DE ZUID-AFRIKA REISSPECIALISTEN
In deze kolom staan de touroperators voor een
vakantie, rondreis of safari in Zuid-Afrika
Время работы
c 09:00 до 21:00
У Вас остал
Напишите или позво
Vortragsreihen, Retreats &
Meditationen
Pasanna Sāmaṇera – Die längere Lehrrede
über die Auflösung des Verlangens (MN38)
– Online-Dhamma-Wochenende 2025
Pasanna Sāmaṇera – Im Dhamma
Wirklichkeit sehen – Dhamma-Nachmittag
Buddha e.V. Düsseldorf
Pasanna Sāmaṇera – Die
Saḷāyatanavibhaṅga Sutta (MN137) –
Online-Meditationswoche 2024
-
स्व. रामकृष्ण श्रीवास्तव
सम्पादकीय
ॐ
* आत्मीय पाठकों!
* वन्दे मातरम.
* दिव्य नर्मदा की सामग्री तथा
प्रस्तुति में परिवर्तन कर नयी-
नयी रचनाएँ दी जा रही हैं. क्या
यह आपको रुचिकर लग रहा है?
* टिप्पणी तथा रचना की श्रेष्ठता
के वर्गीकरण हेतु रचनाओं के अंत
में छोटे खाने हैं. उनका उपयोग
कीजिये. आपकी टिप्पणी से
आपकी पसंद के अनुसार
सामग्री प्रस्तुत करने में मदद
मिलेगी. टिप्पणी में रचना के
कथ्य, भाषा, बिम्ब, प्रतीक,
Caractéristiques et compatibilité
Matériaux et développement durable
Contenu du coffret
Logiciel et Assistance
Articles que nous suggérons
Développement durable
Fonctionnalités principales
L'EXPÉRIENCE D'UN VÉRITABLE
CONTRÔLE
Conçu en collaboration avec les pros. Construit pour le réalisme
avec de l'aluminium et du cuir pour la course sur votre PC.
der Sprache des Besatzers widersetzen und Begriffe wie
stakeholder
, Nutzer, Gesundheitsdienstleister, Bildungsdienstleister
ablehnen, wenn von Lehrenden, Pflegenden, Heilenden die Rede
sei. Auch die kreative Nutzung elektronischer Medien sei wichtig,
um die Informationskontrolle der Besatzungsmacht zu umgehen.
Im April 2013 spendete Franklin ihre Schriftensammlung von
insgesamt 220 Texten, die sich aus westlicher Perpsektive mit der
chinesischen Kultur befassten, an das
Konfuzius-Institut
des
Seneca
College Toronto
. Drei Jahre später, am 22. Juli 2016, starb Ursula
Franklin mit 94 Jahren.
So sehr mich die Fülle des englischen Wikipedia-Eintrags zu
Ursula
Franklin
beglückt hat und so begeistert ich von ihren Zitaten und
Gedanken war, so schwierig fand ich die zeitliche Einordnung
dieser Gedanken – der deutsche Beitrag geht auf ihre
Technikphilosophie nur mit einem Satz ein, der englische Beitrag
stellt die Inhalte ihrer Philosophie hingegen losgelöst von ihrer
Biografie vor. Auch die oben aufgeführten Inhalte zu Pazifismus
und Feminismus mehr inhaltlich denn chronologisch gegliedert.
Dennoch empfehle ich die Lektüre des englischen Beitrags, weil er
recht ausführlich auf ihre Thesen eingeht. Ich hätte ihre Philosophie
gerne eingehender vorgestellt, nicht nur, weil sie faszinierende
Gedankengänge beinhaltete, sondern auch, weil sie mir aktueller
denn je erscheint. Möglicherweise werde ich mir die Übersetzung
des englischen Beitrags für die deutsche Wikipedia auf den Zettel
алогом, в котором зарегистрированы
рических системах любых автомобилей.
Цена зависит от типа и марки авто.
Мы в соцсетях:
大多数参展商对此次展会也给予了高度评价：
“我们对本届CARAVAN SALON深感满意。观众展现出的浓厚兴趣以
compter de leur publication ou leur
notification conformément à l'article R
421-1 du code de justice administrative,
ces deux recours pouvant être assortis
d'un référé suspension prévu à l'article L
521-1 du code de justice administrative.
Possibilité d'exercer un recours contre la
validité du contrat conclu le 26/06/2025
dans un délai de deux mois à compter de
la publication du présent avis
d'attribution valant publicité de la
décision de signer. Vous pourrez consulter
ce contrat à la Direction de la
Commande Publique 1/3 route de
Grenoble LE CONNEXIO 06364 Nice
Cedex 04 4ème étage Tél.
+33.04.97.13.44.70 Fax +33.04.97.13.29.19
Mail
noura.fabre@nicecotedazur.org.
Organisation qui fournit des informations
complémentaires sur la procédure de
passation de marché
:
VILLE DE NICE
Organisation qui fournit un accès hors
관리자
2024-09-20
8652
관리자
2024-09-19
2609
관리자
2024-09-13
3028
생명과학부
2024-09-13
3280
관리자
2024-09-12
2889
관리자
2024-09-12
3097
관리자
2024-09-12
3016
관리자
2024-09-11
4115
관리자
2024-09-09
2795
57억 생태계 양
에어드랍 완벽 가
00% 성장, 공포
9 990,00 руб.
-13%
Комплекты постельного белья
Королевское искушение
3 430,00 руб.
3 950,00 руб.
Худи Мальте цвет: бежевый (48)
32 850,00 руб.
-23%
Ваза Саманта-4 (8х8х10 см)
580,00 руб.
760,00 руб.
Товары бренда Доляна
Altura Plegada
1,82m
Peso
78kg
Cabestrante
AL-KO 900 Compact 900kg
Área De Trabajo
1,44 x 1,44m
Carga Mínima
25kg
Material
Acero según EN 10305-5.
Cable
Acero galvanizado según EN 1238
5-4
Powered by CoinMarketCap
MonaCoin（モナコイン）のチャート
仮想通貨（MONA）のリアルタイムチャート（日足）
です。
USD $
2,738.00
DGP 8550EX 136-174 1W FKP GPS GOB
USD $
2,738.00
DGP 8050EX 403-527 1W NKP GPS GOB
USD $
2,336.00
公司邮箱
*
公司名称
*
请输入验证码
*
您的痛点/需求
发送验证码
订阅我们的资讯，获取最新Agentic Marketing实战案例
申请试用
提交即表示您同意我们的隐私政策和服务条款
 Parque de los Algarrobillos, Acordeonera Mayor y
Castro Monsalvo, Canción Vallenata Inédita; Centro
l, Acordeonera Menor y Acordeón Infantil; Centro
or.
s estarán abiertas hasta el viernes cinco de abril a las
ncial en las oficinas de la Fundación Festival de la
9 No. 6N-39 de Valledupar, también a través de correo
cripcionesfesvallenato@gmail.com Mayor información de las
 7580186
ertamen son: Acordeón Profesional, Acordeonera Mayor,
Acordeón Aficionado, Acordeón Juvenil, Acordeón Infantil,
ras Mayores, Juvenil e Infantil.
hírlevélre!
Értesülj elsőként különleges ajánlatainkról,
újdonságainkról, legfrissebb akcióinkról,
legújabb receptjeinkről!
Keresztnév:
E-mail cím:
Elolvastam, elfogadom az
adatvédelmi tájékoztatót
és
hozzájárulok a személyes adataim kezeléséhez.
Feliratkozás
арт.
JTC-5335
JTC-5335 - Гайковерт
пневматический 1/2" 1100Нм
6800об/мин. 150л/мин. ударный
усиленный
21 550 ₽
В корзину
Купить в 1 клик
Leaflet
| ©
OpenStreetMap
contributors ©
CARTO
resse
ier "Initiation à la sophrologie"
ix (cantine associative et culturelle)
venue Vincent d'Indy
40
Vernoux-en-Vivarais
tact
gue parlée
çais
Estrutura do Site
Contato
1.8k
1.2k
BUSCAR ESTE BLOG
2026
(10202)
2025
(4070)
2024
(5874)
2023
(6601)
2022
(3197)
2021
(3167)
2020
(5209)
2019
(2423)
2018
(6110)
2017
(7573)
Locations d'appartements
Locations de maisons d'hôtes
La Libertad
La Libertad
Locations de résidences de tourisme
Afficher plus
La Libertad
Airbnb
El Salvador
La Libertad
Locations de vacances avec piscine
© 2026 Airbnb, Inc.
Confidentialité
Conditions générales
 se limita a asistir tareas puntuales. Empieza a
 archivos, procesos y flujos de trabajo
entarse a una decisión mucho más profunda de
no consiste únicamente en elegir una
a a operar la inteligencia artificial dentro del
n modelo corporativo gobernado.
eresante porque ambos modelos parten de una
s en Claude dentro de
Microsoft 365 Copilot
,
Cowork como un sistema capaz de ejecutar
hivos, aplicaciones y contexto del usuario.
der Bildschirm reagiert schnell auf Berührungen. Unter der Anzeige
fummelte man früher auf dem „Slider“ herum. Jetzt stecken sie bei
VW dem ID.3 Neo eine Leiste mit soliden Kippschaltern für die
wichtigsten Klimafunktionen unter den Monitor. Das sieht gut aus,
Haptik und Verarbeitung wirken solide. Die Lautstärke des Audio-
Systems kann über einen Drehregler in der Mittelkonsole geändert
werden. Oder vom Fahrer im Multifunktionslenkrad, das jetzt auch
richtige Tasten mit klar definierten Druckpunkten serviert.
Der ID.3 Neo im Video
══════════════════════════════
* [What you are asked to do]: In the listing, from its first line up to and including the line with "Pasanna Sāmaṇera – Im Dhamma", rename "touroperators" to "reisorganisaties" and give only those lines, with everything else left as it stands.

* [Written answer]:
DE ZUID-AFRIKA REISSPECIALISTEN
In deze kolom staan de reisorganisaties voor een
vakantie, rondreis of safari in Zuid-Afrika
Время работы
c 09:00 до 21:00
У Вас остал
Напишите или позво
Vortragsreihen, Retreats &
Meditationen
Pasanna Sāmaṇera – Die längere Lehrrede
über die Auflösung des Verlangens (MN38)
– Online-Dhamma-Wochenende 2025
Pasanna Sāmaṇera – Im Dhamma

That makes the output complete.